Any lingering doubts over the state of Nasser Hussain's fitness for this week's second Test against Pakistan at Headingley were dispelled yesterday as he hammered his highest Sunday League score of the summer.

It was all in vain, though, as Essex, in a tense finale when 11 runs were needed off the last over, tumbled to their fifth successive defeat in the 40-over competition to remain, humiliatingly, one place above the bottom side Durham.

Tight bowling from Keith Dutch (2 for 23), Paul Weekes and Richard Johnson at the death frustrated all Essex attempts to earn victory once Hussain had fallen, bowled by Dutch's seemingly innocuous off breaks.

Weekes was the hero of the hour with a career-best-equalling 4 for 29, two of those wickets coming in the final over. Hussain found little real support once Darren Robinson had departed. The captain, Paul Prichard, did fling the bat but not for long.

There was an abundance of sixes in the match, largely due to the proximity of the boundary on the Grandstand side of the ground. Hussain's innings, which was his first Sunday half-century of the season, contained four - one of which had spectators scrabbling around in the upper tier of the Grandstand looking for the ball. And Jason Pooley's lively half-century during the Middlesex innings included a couple of huge ones.

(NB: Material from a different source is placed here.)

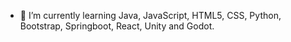 - 🌱 I’m currently learning Java, JavaScript, HTML5, CSS, Python, Bootstrap, Springboot, React, Unity and Godot.


<!---
DamiToledo/DamiToledo is a ✨ special ✨ repository because its `README.md` (this file) appears on your GitHub profile.
You can click the Preview link to take a look at your changes.
--->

One was a real smash hit, and did not need the short boundary. It broke the office window of the MCC assistant secretary, John Jameson. And the players did not get their ball back.

The left-hander Pooley had earlier shared in a third-wicket stand of 96 in 76 balls with the acting captain, John Carr, which restored Middlesex fortunes after they had subsided to 41 for 2.

But Carr was the first of four batsmen to depart in the space of six overs and it was left to Keith Brown and James Hewitt with an unbroken partnership of 55 to take Middlesex into the realms of respectability.

Stuart Law was the pick of the Essex bowlers with a Sunday best 4 for 40. In contrast poor Paul Grayson came in for some stick with his eight overs costing 59 runs. The Essex attack had been shorn of the services of Ronnie Irani, who was rested, and he watched his team-mates from the stand on the day he was restored to the Test squad.